EXTRAIT DU TEXTE:
--------------------------------------------------

Dans le quartier de Vière, deuxième village après celui de la colline Saint-Pierre détruit, le panneau n°16 tente de nous faire imaginer la citadelle et le château des Hospitaliers grâce à quelques bouts de vieux murs restés après sa destruction programmée par le Parlement d’Aix en 1596.

Vinon sur Verdon, ZoZo78

Guerre de religion. Le parlement de Provence est scindé en deux : les ligueurs catholiques d’Aix, emmenés par le comte de Carcès, qui ne reconnaissent pas Henri de Navarre, et les royalistes avec la Valette qui installent leur QG à Riez. En 1591, La Valette voulant éviter que la ville d’Aix soit ravitaillée en blé par la Haute-Provence, fait fortifier le village de Vinon et barre les routes ; quelques années plus tard, le parlement d’Aix prend sa revanche en faisant détruire la forteresse de Vinon.

Autrefois premier bâtiment visible sur la route de Ginasservis, la Chapelle Saint-Nom de Jésus, entourée d’habitations, a bonne mine de l’extérieur ; elle ne sert plus qu’à l’occasion de la fête du saint nom de Jésus le 14 janvier. En 1789 le sieur Etienne Sias est tenu de payer 24 livres pour les tambourins et fifres qui sont venus pour la fête du Saint-Nom de Jésus.

--------------------------------------------------

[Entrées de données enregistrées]
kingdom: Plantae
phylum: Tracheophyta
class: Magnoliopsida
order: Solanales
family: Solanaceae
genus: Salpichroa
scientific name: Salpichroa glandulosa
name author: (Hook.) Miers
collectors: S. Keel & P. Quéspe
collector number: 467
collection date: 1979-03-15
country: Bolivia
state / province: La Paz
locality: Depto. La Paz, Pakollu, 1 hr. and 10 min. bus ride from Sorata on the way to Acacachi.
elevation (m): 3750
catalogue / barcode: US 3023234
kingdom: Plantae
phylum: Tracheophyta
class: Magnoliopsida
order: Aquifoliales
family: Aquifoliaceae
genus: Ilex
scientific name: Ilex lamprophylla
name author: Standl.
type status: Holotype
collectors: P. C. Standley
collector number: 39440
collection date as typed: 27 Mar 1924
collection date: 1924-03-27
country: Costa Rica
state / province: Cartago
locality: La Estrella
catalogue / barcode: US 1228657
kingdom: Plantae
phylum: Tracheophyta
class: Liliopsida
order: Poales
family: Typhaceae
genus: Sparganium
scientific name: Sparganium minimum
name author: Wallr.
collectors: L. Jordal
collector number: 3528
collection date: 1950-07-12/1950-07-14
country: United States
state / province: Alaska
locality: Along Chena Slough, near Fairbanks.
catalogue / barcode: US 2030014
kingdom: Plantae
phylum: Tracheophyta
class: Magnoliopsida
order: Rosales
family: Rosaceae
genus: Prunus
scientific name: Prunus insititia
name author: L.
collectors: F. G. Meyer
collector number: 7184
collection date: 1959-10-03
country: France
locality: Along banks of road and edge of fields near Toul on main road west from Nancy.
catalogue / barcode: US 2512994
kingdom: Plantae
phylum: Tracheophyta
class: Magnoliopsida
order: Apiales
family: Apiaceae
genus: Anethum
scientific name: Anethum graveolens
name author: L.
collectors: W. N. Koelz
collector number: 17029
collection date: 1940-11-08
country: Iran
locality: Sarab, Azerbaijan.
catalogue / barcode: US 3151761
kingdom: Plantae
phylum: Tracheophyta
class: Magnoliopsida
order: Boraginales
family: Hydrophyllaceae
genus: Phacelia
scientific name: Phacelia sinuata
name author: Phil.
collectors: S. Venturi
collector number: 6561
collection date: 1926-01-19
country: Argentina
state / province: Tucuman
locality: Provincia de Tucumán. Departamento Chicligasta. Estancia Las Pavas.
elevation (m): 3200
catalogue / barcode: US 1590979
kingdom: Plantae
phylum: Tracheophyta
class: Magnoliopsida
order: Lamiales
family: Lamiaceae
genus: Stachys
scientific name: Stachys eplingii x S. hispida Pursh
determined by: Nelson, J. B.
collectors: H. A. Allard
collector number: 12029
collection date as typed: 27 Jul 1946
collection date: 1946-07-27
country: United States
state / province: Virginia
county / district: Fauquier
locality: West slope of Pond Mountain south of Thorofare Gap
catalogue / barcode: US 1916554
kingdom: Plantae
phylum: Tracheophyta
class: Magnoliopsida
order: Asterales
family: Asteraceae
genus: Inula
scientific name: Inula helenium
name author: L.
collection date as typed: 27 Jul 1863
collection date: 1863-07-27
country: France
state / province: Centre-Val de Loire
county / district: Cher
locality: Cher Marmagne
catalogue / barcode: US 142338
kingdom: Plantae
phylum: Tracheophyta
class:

--------------------------------------------------

TÂCHES À RÉALISER:
1) Selon l'extrait sur Vinon-sur-Verdon, pour quelle raison La Valette fait-il fortifier le village de Vinon en 1591 ? Répondez en une à trois phrases.
2) Répondez aux questions suivantes à partir de l'extrait sur Vinon-sur-Verdon :
(a) Quel numéro porte le panneau du quartier de Vière ?
(b) Dans quelle ville les royalistes installent-ils leur QG ?
(c) Quelle somme le sieur Etienne Sias doit-il payer en 1789 ?
3) Prolongez l'extrait sur Vinon-sur-Verdon en reprenant après sa dernière phrase.

RÉPONSES PAR TÂCHE:
1) En 1591, La Valette fait fortifier le village de Vinon et barrer les routes pour empêcher que la ville d'Aix, aux mains des ligueurs catholiques, soit ravitaillée en blé par la Haute-Provence.

2)
(a) Le panneau n°16.
(b) À Riez.
(c) 24 livres.

3)
La montée va commencer sur le chemin de Savéou, un chemin de galets typique de la zone Verdon-Durance ; à mi-chemin, un tronc d’arbre porte deux galets en forme de cœur. La première borne domaniale, la plus au nord, marque le début de la forêt de Vinon (nord et sud : 238 ha sur 4 cantons) représentée par un trait vert épais sur la carte IGN ; ces bornes vont se succéder autour des deux cantons, dont celui de l’Homme Mort où se pratiquent les activités cynégétiques et les sports nature ; j’apprends ce jour là que le dispositif homme mort est un système permettant le déclenchement automatique d’une alerte en cas d’absence de mouvements de la part d’une personne considérée comme « isolée ». Beaucoup de lieux portent ce nom ; il n’y a pas pu avoir un homme retrouvé mort à chaque fois. André suggère un orme mort, transcription mal comprise du géographe ?…
Une cabane de chasse est à peine masquée par deux arbres. De là haut, on mesure l’importance du projet ITER à Cadarache par les nombreuses grues et les imposants bâtiments.

ITER (de l’anglais : International Thermonuclear Experimental Reactor, signifiant en français : « réacteur thermonucléaire expérimental international ») est un projet de réacteur de recherche civil à fusion nucléaire […]. Le projet de recherche s’inscrit dans une démarche à long terme visant à l’industrialisation de la fusion nucléaire. Cette démarche prévoit de construire un second réacteur de recherche, DEMO, plus proche d’un réacteur de production, avant la phase industrielle. Le projet associe trente-cinq pays : ceux de l’Union européenne ainsi que l’Inde, le Japon, la Chine, la Russie, la Corée du Sud, les États-Unis et la Suisse.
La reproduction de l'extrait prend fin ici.